**The problem:** Copy out every one of the records below, line for line, without changing a single character.

**Records supplied:**
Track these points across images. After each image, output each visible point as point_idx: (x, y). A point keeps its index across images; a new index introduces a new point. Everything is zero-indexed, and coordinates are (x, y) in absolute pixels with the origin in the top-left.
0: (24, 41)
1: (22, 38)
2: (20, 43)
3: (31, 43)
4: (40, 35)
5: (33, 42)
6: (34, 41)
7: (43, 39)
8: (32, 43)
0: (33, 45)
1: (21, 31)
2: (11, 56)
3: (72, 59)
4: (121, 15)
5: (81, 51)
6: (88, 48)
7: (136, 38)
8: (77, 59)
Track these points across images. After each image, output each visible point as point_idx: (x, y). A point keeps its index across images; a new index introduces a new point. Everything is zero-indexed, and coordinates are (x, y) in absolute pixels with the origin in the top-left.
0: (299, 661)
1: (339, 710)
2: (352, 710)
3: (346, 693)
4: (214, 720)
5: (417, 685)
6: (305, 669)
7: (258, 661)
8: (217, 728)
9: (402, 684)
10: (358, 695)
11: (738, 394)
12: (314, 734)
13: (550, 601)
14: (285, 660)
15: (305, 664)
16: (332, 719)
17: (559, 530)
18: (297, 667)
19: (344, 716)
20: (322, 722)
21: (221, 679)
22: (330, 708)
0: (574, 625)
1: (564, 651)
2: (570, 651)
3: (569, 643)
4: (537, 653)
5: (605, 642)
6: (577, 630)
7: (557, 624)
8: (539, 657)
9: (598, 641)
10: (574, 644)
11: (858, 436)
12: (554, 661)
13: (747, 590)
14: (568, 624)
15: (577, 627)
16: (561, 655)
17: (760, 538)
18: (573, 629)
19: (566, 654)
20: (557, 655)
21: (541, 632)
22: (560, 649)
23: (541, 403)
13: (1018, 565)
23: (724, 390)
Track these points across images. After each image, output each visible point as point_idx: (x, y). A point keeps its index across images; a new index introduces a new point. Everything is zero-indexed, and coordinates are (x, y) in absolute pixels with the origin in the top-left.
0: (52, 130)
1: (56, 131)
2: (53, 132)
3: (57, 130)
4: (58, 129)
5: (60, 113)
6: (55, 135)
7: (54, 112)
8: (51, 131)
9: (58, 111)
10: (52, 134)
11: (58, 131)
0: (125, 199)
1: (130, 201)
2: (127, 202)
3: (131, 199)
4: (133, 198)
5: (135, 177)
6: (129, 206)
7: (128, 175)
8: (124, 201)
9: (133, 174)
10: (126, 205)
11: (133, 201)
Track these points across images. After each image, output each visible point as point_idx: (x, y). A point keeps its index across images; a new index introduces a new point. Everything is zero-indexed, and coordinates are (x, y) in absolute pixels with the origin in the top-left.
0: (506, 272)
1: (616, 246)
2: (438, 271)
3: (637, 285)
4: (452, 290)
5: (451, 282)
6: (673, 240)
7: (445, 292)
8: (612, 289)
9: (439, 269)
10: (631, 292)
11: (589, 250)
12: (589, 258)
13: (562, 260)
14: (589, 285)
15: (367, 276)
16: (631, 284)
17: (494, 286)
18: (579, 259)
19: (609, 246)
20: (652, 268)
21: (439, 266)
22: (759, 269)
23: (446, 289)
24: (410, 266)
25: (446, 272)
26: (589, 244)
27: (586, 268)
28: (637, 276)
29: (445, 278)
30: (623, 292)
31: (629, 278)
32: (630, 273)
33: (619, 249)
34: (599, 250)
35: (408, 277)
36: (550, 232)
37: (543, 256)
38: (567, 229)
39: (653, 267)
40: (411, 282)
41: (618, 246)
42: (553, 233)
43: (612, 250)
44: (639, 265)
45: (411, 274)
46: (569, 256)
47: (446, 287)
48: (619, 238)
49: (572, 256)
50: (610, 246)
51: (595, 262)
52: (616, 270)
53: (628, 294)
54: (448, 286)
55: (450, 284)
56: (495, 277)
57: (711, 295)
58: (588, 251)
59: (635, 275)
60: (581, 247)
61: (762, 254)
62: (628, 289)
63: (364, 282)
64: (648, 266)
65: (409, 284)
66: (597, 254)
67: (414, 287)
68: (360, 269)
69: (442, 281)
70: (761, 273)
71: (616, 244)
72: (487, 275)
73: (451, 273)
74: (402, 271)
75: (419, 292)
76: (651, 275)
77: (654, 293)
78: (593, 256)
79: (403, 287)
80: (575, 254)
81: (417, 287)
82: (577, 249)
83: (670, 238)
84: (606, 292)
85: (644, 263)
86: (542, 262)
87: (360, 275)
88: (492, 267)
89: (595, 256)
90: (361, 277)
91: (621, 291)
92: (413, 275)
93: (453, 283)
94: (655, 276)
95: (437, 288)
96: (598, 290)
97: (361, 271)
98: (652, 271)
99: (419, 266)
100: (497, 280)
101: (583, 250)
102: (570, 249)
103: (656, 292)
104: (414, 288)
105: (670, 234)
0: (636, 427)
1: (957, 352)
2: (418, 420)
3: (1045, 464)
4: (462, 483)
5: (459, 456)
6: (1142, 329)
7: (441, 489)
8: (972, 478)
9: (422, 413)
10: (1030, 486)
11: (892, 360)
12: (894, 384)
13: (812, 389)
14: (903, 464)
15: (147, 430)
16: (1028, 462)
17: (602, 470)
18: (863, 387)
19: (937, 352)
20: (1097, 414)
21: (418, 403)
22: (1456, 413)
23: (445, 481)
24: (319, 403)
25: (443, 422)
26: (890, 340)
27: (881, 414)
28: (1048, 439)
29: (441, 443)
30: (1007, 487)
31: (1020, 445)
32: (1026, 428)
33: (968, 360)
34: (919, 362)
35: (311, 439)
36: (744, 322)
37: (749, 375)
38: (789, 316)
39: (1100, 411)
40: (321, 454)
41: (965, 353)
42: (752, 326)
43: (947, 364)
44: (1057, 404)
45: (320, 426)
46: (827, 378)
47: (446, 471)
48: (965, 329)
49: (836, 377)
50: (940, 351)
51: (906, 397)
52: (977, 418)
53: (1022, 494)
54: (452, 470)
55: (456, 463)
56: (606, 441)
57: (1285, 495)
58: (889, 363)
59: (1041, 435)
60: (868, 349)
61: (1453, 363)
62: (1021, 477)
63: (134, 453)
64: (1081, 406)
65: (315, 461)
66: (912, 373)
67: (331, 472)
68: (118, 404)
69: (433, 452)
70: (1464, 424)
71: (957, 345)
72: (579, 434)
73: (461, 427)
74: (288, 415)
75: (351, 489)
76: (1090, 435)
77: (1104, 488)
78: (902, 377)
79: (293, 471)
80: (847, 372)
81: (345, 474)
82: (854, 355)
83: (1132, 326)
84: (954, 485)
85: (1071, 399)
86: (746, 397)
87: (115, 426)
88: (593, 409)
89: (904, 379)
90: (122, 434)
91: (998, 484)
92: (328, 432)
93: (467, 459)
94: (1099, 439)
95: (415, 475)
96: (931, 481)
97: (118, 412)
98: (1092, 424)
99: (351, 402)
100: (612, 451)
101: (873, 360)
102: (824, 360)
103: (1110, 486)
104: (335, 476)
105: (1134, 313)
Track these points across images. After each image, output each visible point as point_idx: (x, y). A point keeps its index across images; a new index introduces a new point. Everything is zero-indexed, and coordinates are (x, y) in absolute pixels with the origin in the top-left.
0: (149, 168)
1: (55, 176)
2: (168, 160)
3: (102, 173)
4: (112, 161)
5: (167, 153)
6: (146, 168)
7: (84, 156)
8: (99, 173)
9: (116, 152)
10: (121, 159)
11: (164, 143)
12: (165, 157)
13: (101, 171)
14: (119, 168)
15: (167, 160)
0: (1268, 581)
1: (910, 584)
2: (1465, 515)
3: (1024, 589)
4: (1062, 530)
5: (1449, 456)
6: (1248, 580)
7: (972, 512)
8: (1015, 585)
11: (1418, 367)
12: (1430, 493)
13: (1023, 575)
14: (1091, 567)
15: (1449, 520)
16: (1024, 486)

**Answer to this task:**
Track these points across images. After each image, output each visible point as point_idx: (x, y). A point keeps its index across images; a new index introduces a new point. Everything is zero-indexed, and coordinates are (x, y) in absolute pixels with the origin in the top-left.
0: (24, 41)
1: (22, 38)
2: (20, 43)
3: (31, 43)
4: (40, 35)
5: (33, 42)
6: (34, 41)
7: (43, 39)
8: (32, 43)
0: (33, 45)
1: (21, 31)
2: (11, 56)
3: (72, 59)
4: (121, 15)
5: (81, 51)
6: (88, 48)
7: (136, 38)
8: (77, 59)
Track these points across images. After each image, output each visible point as point_idx: (x, y). A point keeps its index across images; a new index introduces a new point. Everything is zero-indexed, and coordinates are (x, y) in absolute pixels with the origin in the top-left.
0: (299, 661)
1: (339, 710)
2: (352, 710)
3: (346, 693)
4: (214, 720)
5: (417, 685)
6: (305, 669)
7: (258, 661)
8: (217, 728)
9: (402, 684)
10: (358, 695)
11: (738, 394)
12: (314, 734)
13: (550, 601)
14: (285, 660)
15: (305, 664)
16: (332, 719)
17: (559, 530)
18: (297, 667)
19: (344, 716)
20: (322, 722)
21: (221, 679)
22: (330, 708)
0: (574, 625)
1: (564, 651)
2: (570, 651)
3: (569, 643)
4: (537, 653)
5: (605, 642)
6: (577, 630)
7: (557, 624)
8: (539, 657)
9: (598, 641)
10: (574, 644)
11: (858, 436)
12: (554, 661)
13: (747, 590)
14: (568, 624)
15: (577, 627)
16: (561, 655)
17: (760, 538)
18: (573, 629)
19: (566, 654)
20: (557, 655)
21: (541, 632)
22: (560, 649)
23: (541, 403)
13: (1018, 565)
23: (724, 390)
Track these points across images. After each image, output each visible point as point_idx: (x, y). A point keeps its index across images; a new index introduces a new point. Everything is zero-indexed, and coordinates are (x, y) in absolute pixels with the origin in the top-left.
0: (52, 130)
1: (56, 131)
2: (53, 132)
3: (57, 130)
4: (58, 129)
5: (60, 113)
6: (55, 135)
7: (54, 112)
8: (51, 131)
9: (58, 111)
10: (52, 134)
11: (58, 131)
0: (125, 199)
1: (130, 201)
2: (127, 202)
3: (131, 199)
4: (133, 198)
5: (135, 177)
6: (129, 206)
7: (128, 175)
8: (124, 201)
9: (133, 174)
10: (126, 205)
11: (133, 201)
Track these points across images. After each image, output each visible point as point_idx: (x, y). A point keeps its index across images; a new index introduces a new point. Everything is zero-indexed, and coordinates are (x, y) in absolute pixels with the origin in the top-left.
0: (506, 272)
1: (616, 246)
2: (438, 271)
3: (637, 285)
4: (452, 290)
5: (451, 282)
6: (673, 240)
7: (445, 292)
8: (612, 289)
9: (439, 269)
10: (631, 292)
11: (589, 250)
12: (589, 258)
13: (562, 260)
14: (589, 285)
15: (367, 276)
16: (631, 284)
17: (494, 286)
18: (579, 259)
19: (609, 246)
20: (652, 268)
21: (439, 266)
22: (759, 269)
23: (446, 289)
24: (410, 266)
25: (446, 272)
26: (589, 244)
27: (586, 268)
28: (637, 276)
29: (445, 278)
30: (623, 292)
31: (629, 278)
32: (630, 273)
33: (619, 249)
34: (599, 250)
35: (408, 277)
36: (550, 232)
37: (543, 256)
38: (567, 229)
39: (653, 267)
40: (411, 282)
41: (618, 246)
42: (553, 233)
43: (612, 250)
44: (639, 265)
45: (411, 274)
46: (569, 256)
47: (446, 287)
48: (619, 238)
49: (572, 256)
50: (610, 246)
51: (595, 262)
52: (616, 270)
53: (628, 294)
54: (448, 286)
55: (450, 284)
56: (495, 277)
57: (711, 295)
58: (588, 251)
59: (635, 275)
60: (581, 247)
61: (762, 254)
62: (628, 289)
63: (364, 282)
64: (648, 266)
65: (409, 284)
66: (597, 254)
67: (414, 287)
68: (360, 269)
69: (442, 281)
70: (761, 273)
71: (616, 244)
72: (487, 275)
73: (451, 273)
74: (402, 271)
75: (419, 292)
76: (651, 275)
77: (654, 293)
78: (593, 256)
79: (403, 287)
80: (575, 254)
81: (417, 287)
82: (577, 249)
83: (670, 238)
84: (606, 292)
85: (644, 263)
86: (542, 262)
87: (360, 275)
88: (492, 267)
89: (595, 256)
90: (361, 277)
91: (621, 291)
92: (413, 275)
93: (453, 283)
94: (655, 276)
95: (437, 288)
96: (598, 290)
97: (361, 271)
98: (652, 271)
99: (419, 266)
100: (497, 280)
101: (583, 250)
102: (570, 249)
103: (656, 292)
104: (414, 288)
105: (670, 234)
0: (636, 427)
1: (957, 352)
2: (418, 420)
3: (1045, 464)
4: (462, 483)
5: (459, 456)
6: (1142, 329)
7: (441, 489)
8: (972, 478)
9: (422, 413)
10: (1030, 486)
11: (892, 360)
12: (894, 384)
13: (812, 389)
14: (903, 464)
15: (147, 430)
16: (1028, 462)
17: (602, 470)
18: (863, 387)
19: (937, 352)
20: (1097, 414)
21: (418, 403)
22: (1456, 413)
23: (445, 481)
24: (319, 403)
25: (443, 422)
26: (890, 340)
27: (881, 414)
28: (1048, 439)
29: (441, 443)
30: (1007, 487)
31: (1020, 445)
32: (1026, 428)
33: (968, 360)
34: (919, 362)
35: (311, 439)
36: (744, 322)
37: (749, 375)
38: (789, 316)
39: (1100, 411)
40: (321, 454)
41: (965, 353)
42: (752, 326)
43: (947, 364)
44: (1057, 404)
45: (320, 426)
46: (827, 378)
47: (446, 471)
48: (965, 329)
49: (836, 377)
50: (940, 351)
51: (906, 397)
52: (977, 418)
53: (1022, 494)
54: (452, 470)
55: (456, 463)
56: (606, 441)
57: (1285, 495)
58: (889, 363)
59: (1041, 435)
60: (868, 349)
61: (1453, 363)
62: (1021, 477)
63: (134, 453)
64: (1081, 406)
65: (315, 461)
66: (912, 373)
67: (331, 472)
68: (118, 404)
69: (433, 452)
70: (1464, 424)
71: (957, 345)
72: (579, 434)
73: (461, 427)
74: (288, 415)
75: (351, 489)
76: (1090, 435)
77: (1104, 488)
78: (902, 377)
79: (293, 471)
80: (847, 372)
81: (345, 474)
82: (854, 355)
83: (1132, 326)
84: (954, 485)
85: (1071, 399)
86: (746, 397)
87: (115, 426)
88: (593, 409)
89: (904, 379)
90: (122, 434)
91: (998, 484)
92: (328, 432)
93: (467, 459)
94: (1099, 439)
95: (415, 475)
96: (931, 481)
97: (118, 412)
98: (1092, 424)
99: (351, 402)
100: (612, 451)
101: (873, 360)
102: (824, 360)
103: (1110, 486)
104: (335, 476)
105: (1134, 313)
Track these points across images. After each image, output each visible point as point_idx: (x, y). A point keeps its index across images; a new index introduces a new point. Everything is zero-indexed, and coordinates are (x, y) in absolute pixels with the origin in the top-left.
0: (149, 168)
1: (55, 176)
2: (168, 160)
3: (102, 173)
4: (112, 161)
5: (167, 153)
6: (146, 168)
7: (84, 156)
8: (99, 173)
9: (116, 152)
10: (121, 159)
11: (164, 143)
12: (165, 157)
13: (101, 171)
14: (119, 168)
15: (167, 160)
0: (1268, 581)
1: (910, 584)
2: (1465, 515)
3: (1024, 589)
4: (1062, 530)
5: (1449, 456)
6: (1248, 580)
7: (972, 512)
8: (1015, 585)
11: (1418, 367)
12: (1430, 493)
13: (1023, 575)
14: (1091, 567)
15: (1449, 520)
16: (1024, 486)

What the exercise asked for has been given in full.